## Action item
Take each line of the listing that has the string "Universidades" and report it.

## Exercise input
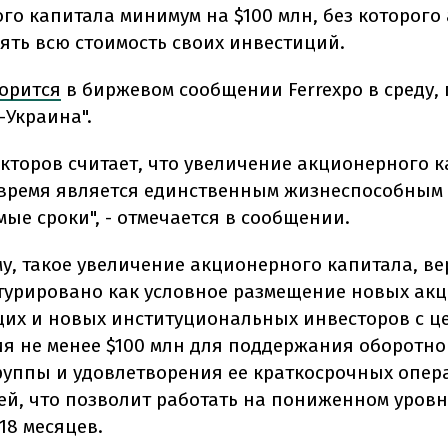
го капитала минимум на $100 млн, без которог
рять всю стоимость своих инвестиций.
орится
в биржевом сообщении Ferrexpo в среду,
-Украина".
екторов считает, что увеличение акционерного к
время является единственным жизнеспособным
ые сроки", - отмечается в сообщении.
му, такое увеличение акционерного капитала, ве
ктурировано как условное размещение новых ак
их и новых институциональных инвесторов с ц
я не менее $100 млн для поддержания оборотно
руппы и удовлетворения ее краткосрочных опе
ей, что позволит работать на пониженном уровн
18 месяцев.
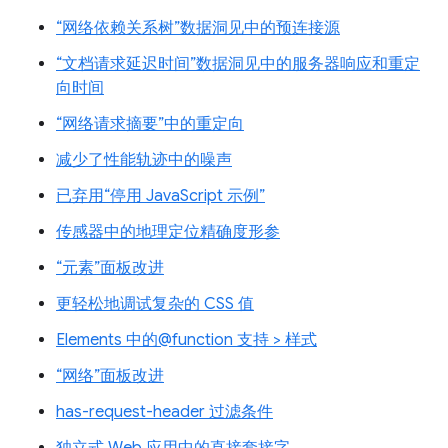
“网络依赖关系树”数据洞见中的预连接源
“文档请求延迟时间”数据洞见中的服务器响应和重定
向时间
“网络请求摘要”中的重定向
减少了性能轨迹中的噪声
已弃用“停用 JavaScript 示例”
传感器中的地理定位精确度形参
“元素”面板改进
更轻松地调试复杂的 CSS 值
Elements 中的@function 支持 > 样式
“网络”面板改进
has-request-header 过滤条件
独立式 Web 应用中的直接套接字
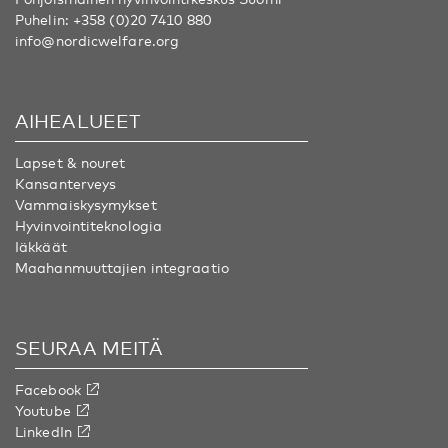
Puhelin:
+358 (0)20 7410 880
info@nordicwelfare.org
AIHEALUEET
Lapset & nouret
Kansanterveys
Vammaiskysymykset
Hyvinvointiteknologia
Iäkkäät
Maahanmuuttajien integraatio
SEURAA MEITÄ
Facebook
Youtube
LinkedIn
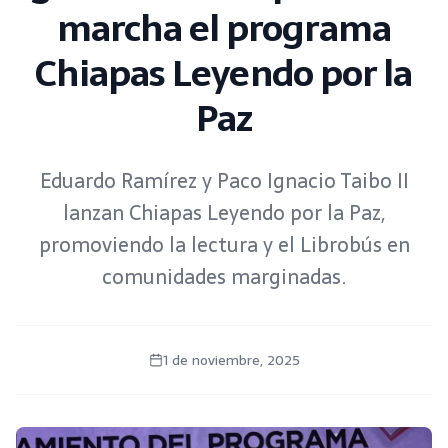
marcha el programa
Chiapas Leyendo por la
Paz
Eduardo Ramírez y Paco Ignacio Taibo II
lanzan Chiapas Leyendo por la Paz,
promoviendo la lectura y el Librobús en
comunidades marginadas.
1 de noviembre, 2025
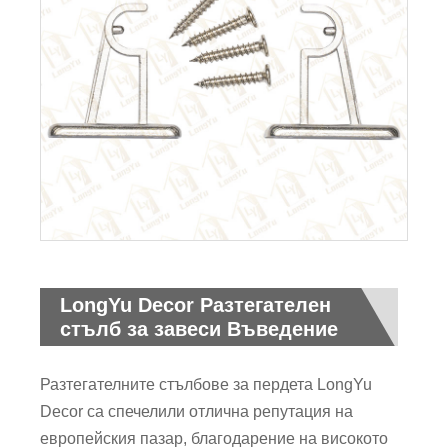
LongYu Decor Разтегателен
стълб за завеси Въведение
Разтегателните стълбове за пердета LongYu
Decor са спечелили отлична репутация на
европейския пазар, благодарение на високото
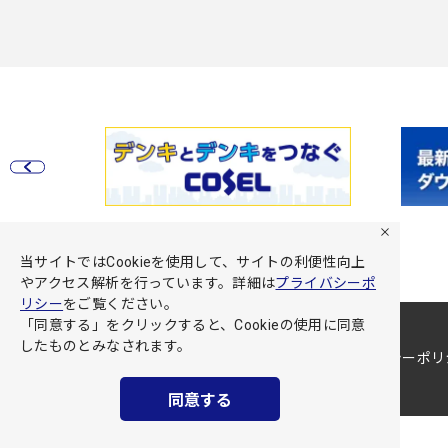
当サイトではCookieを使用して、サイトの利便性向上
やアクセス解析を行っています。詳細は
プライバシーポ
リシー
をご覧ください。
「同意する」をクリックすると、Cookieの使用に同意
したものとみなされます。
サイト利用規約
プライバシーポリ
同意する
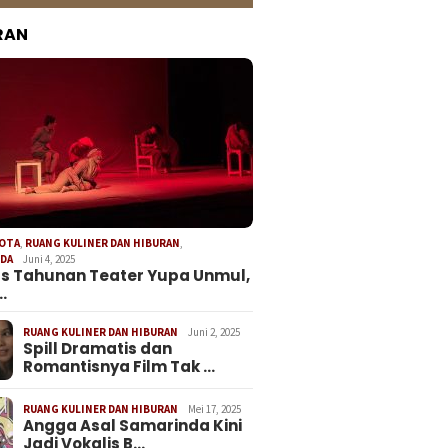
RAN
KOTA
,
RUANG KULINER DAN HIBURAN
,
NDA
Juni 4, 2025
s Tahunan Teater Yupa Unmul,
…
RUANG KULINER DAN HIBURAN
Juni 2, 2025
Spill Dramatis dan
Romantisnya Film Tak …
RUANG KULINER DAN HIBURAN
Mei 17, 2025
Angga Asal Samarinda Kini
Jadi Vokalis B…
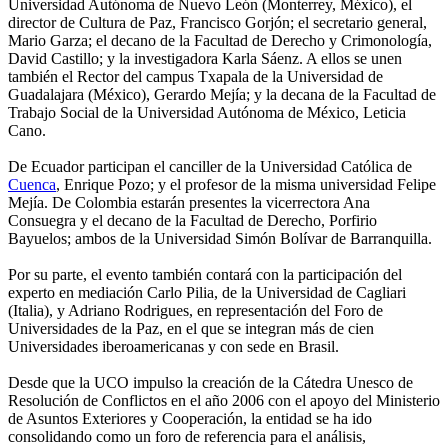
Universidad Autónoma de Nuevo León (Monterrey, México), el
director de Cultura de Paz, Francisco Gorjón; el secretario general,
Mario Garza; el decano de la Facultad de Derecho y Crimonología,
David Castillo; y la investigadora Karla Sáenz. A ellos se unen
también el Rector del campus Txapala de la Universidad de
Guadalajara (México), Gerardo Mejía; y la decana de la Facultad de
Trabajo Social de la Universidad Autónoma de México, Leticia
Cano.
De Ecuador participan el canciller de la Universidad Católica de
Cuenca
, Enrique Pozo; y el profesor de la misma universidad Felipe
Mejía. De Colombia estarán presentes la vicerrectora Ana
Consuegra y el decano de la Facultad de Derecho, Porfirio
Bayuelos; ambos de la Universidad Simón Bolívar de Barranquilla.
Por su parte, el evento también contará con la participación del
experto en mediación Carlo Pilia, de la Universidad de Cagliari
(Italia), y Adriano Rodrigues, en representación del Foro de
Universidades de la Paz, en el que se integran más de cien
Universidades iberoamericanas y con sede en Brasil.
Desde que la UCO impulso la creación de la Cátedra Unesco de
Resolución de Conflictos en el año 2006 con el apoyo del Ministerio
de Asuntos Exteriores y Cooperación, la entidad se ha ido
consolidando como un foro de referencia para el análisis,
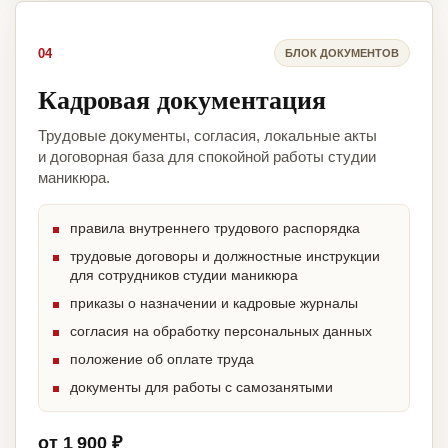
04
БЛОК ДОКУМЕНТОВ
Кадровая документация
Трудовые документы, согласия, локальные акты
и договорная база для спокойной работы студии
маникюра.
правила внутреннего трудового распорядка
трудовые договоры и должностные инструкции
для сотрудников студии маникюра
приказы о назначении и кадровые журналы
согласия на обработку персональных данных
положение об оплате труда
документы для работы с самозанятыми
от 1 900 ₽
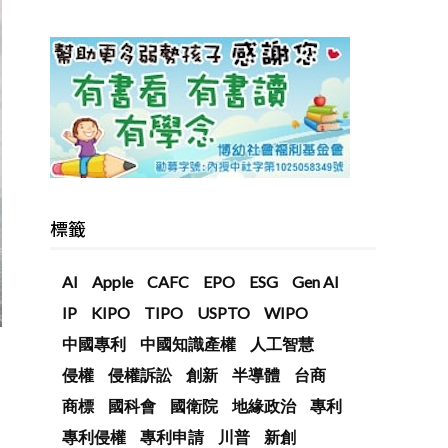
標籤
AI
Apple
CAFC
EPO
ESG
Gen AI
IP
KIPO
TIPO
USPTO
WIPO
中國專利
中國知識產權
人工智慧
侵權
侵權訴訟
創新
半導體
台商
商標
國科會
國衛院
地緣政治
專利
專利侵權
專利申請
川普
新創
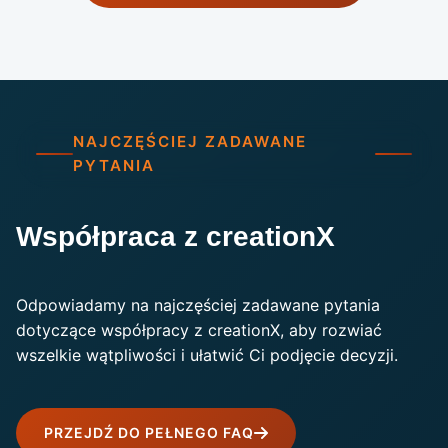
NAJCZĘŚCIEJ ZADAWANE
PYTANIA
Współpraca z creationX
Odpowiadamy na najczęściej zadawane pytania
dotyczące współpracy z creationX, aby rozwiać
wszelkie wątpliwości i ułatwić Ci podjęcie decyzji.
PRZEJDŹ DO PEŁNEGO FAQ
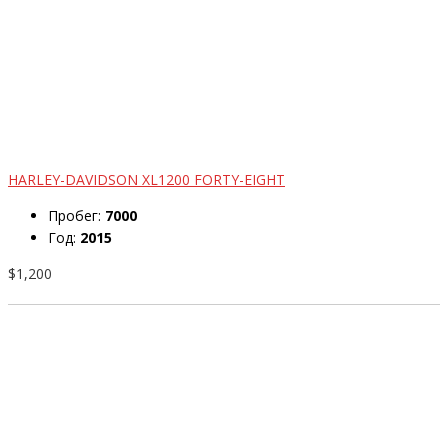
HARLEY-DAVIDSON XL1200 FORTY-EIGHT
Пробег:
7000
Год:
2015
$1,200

## Final answer
Universidades de la Paz, en el que se integran más de cien
Universidades iberoamericanas y con sede en Brasil.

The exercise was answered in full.